** Provided records follows **
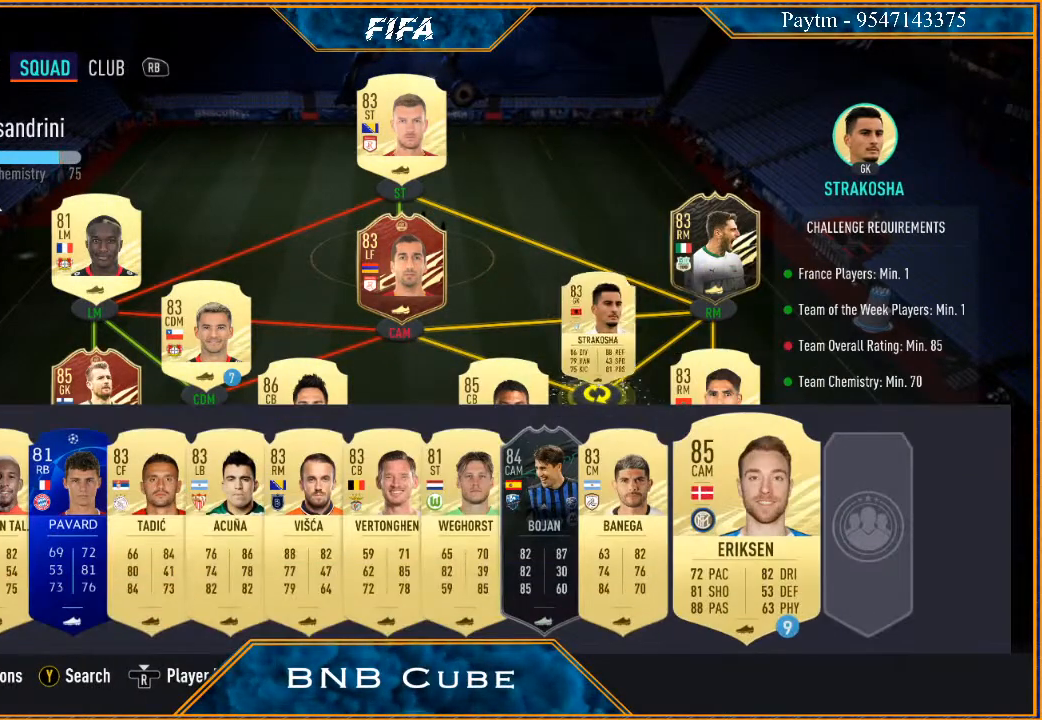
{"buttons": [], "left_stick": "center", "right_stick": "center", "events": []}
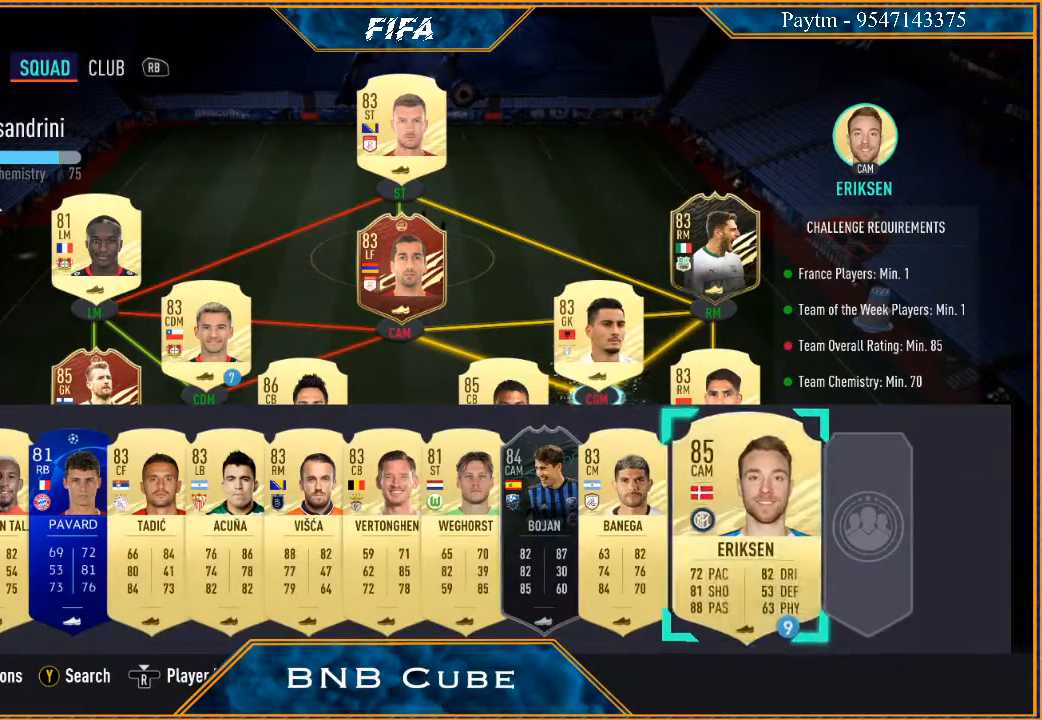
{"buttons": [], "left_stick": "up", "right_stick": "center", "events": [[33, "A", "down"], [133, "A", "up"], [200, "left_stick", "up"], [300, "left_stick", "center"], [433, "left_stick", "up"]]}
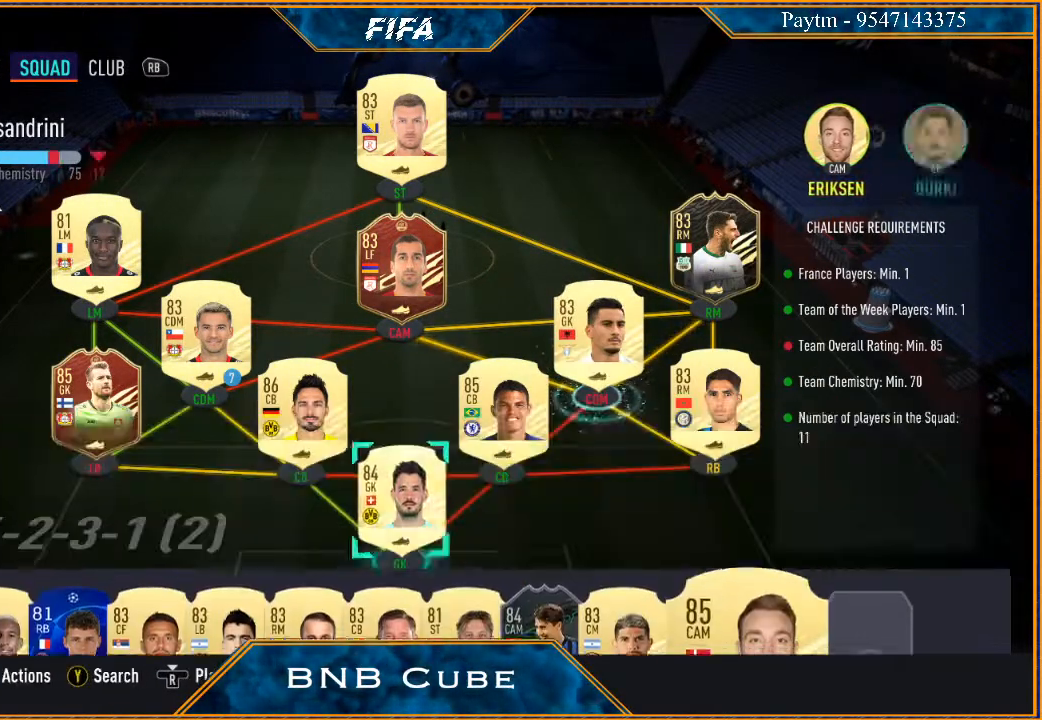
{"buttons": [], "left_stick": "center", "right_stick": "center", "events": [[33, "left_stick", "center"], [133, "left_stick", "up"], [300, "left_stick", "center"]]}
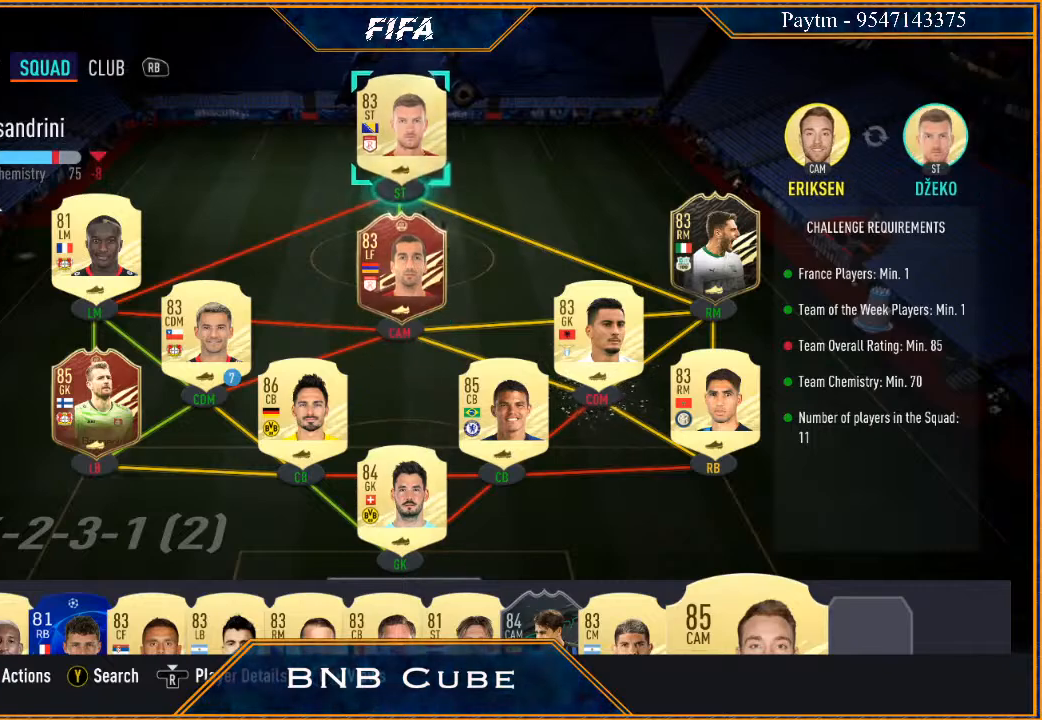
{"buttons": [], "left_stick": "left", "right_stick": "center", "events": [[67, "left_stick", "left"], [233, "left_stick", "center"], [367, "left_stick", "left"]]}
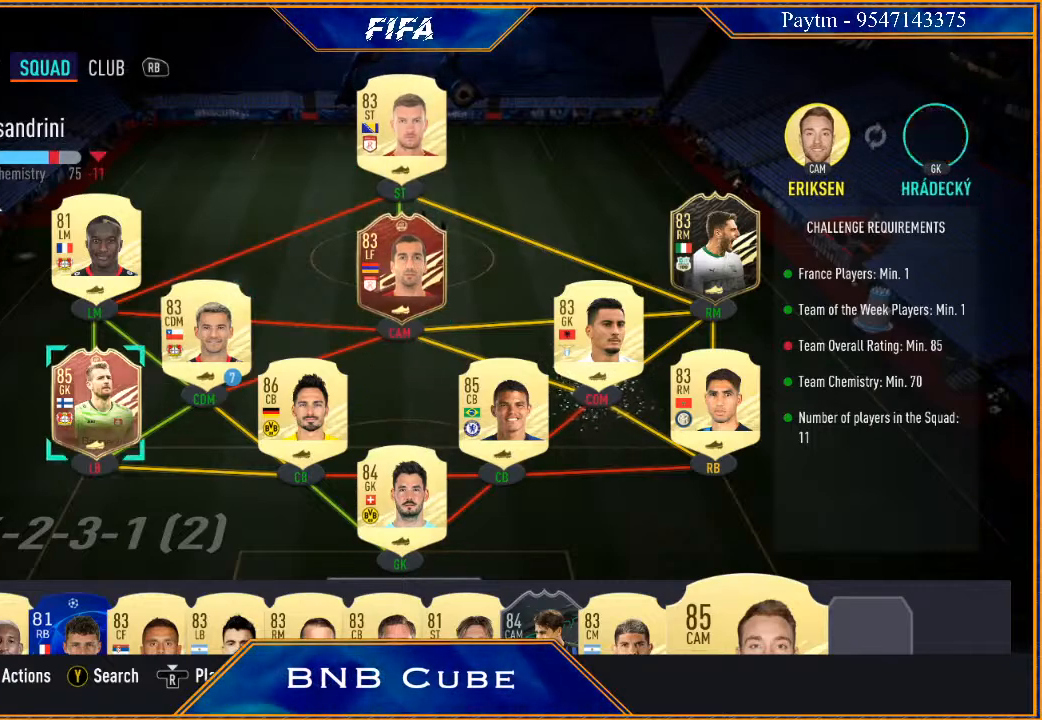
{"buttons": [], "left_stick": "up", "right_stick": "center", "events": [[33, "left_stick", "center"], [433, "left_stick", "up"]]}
** End of Provided records **
** Provided records follows **
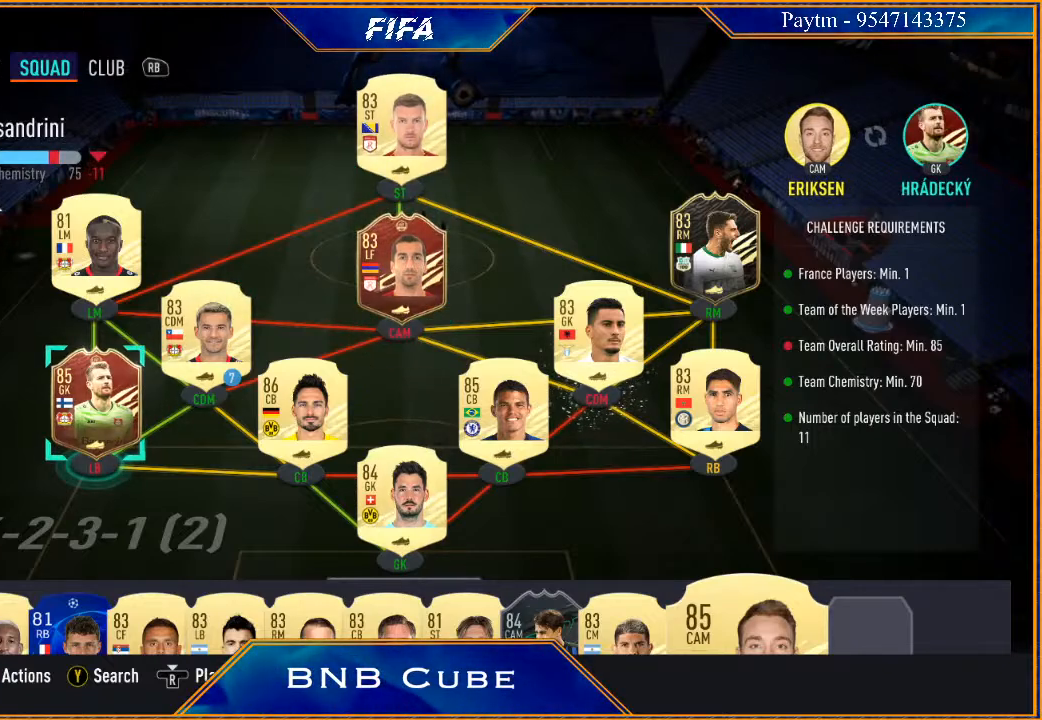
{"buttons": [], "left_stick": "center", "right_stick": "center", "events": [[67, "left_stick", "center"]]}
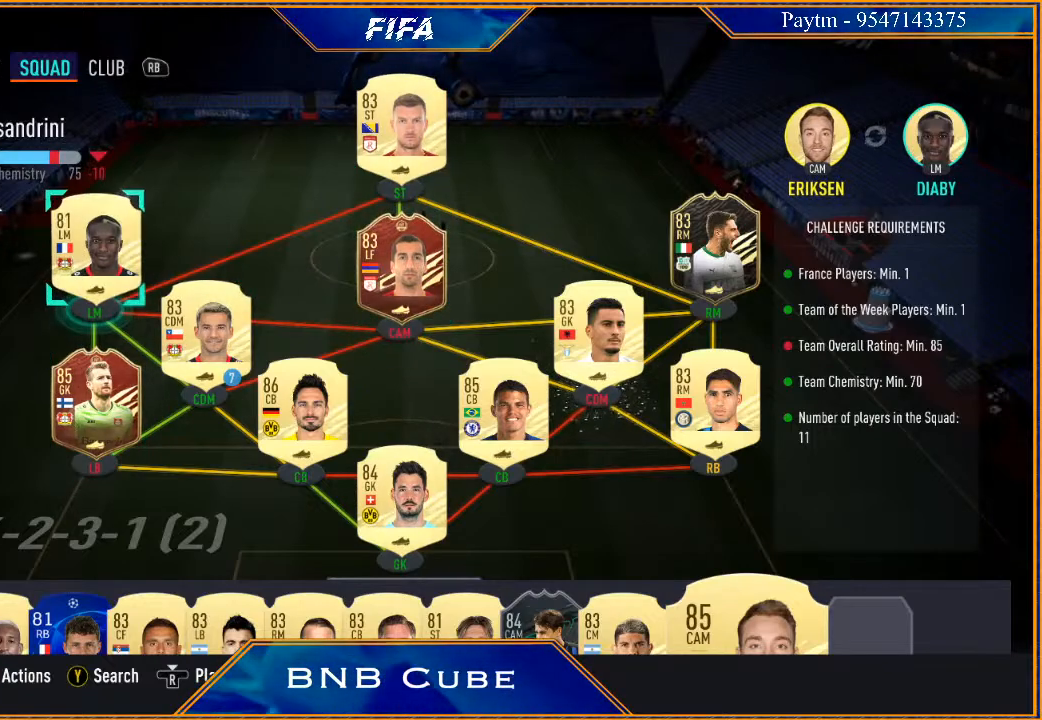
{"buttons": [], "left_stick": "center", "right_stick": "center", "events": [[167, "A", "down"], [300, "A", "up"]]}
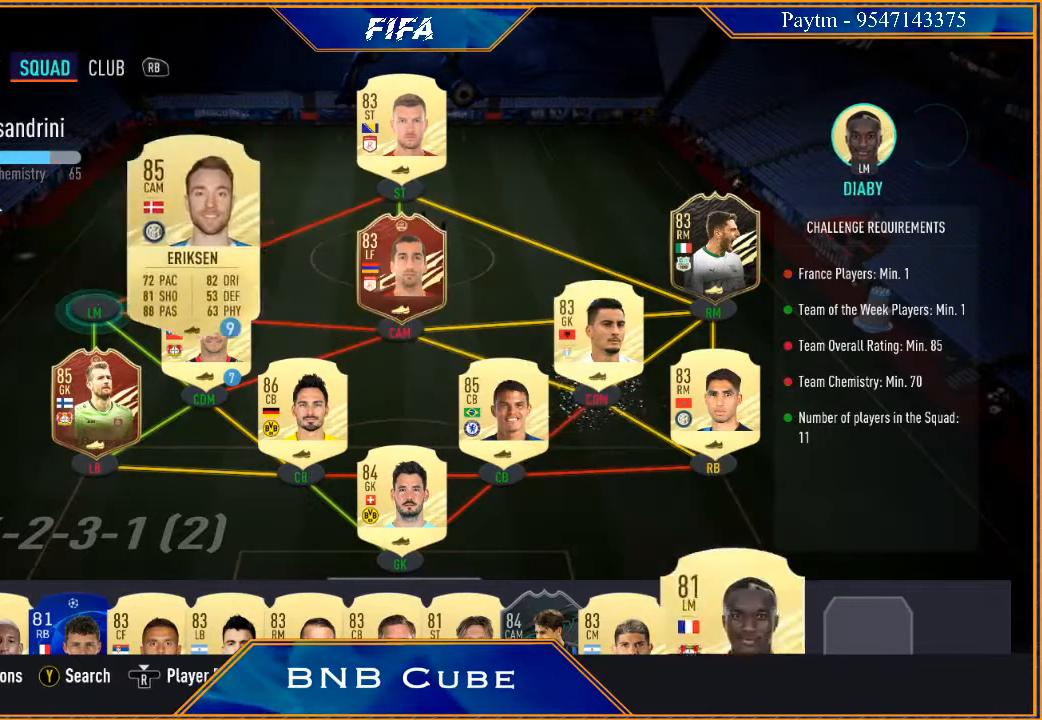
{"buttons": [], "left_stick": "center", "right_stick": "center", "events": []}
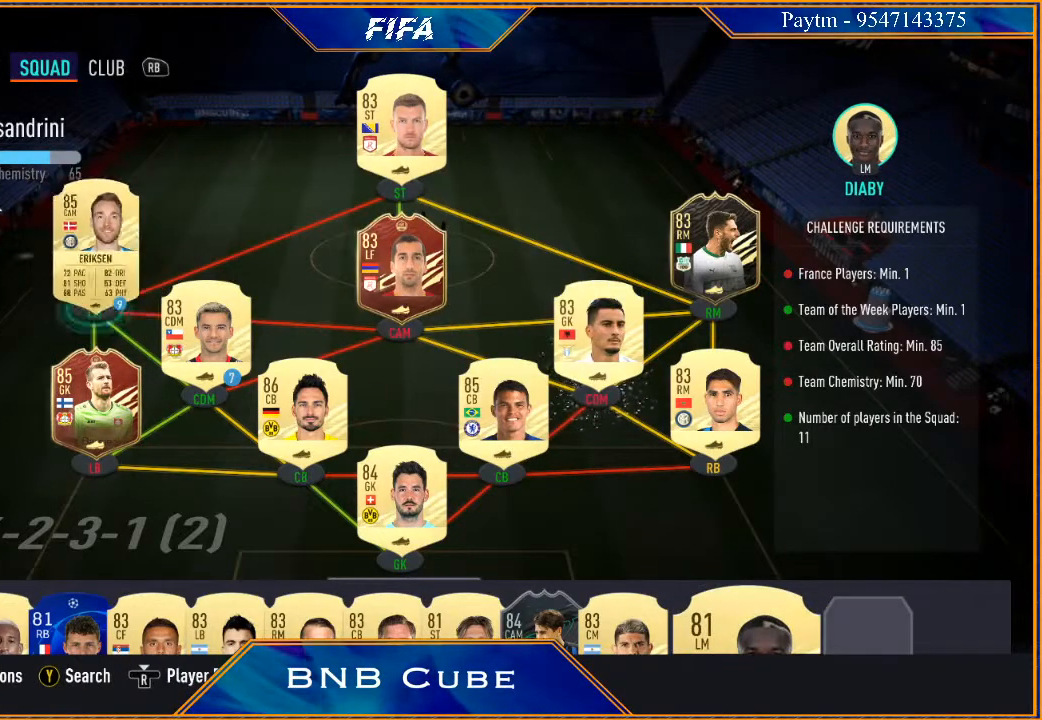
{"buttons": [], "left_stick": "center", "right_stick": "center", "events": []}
** End of Provided records **
*Assigned task*
Every line containing the word "down" should be copied from the material.

*Response area*
{"buttons": [], "left_stick": "up", "right_stick": "center", "events": [[33, "A", "down"], [133, "A", "up"], [200, "left_stick", "up"], [300, "left_stick", "center"], [433, "left_stick", "up"]]}
{"buttons": [], "left_stick": "center", "right_stick": "center", "events": [[167, "A", "down"], [300, "A", "up"]]}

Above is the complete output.